= Lucious Grandson Kanyumba =

Malawian politician

Lucious Grandson Kanyumba is a politician who has served in ministerial positions in Malawi. He was appointed Minister of Youth Development and Sports in the cabinet of Malawi in June 2009. He later served as Minister of Education.

== Life ==
Lucious Grandson Kanyumba was born in 1972.
He attended St Kizito Seminary, Dedza, and then the University of Malawi, Chancellor College.
In 1995 he obtained an MSc in Environmental Sciences, and became a teacher at Balaka Secondary School.
In 1996 he was appointed an Executive director for Andiamo Youth Cooperative trust.
Kanyumba qualified for a Doctor of Philosophy Degree in Biological Sciences in April 2009.
He operates a hardware shop in Mangochi and is involved in crop produce and transportation.

Kanyumba joined the Democratic Progressive Party (DPP) in 2005, became the Regional Governor for the Eastern Region in July 2008, and in February 2009 became 2nd Deputy National Director for Youth on the DPP National Governing Council.
Kanyumba was elected Member of Parliament for Ntcheu Bwanje South on 19 May 2009. He beat the incumbent Marjorie Nhaunje who had been the Minister for Health.

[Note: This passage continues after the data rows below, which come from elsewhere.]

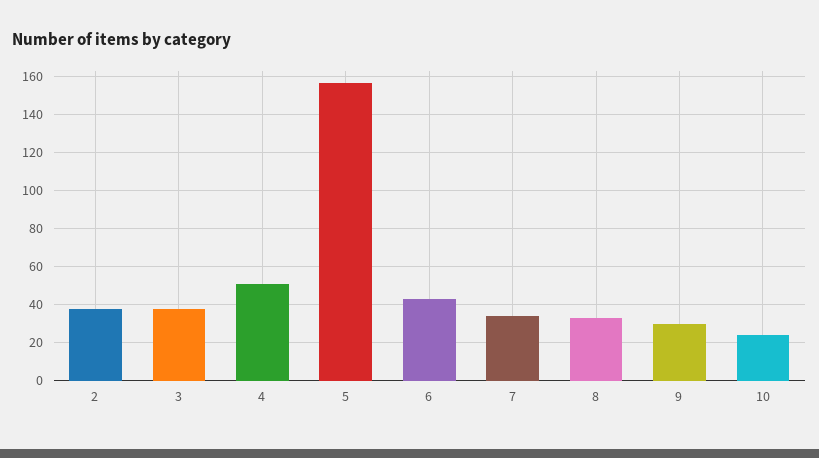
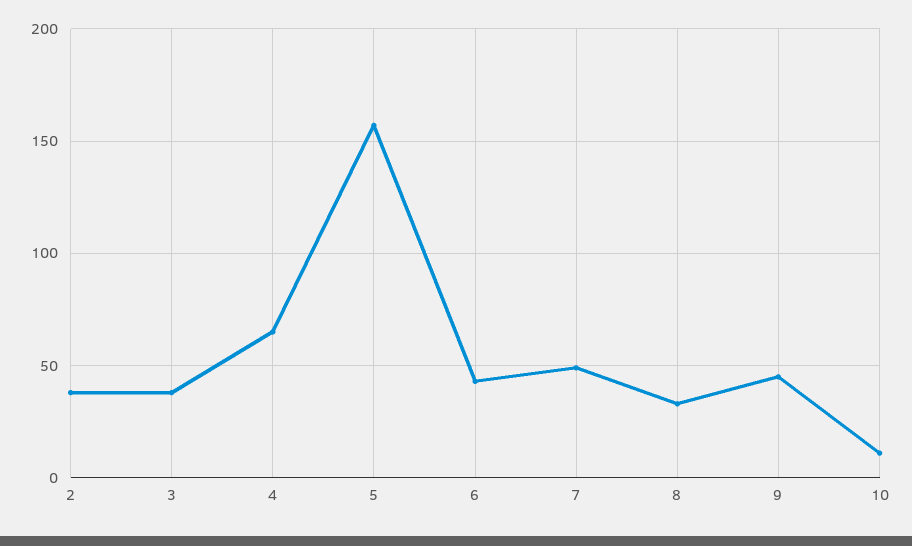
  {
    "2": 40,
    "3": 40,
-   "4": 50,
+   "4": 65,
    "5": 155,
    "6": 45,
-   "7": 35,
+   "7": 50,
    "8": 35,
-   "9": 30,
+   "9": 45,
-   "10": 25
+   "10": 10
  }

Kanyumba was appointed Minister of Youth Development and Sports in the cabinet that became effective on 15 June 2009.
He retained this position in the cabinet announced on 9 August 2010.

Later, as Minister of Education, he issued in March 2014 a controversial decision to change the language of instruction policy for Malawian schools to English-only.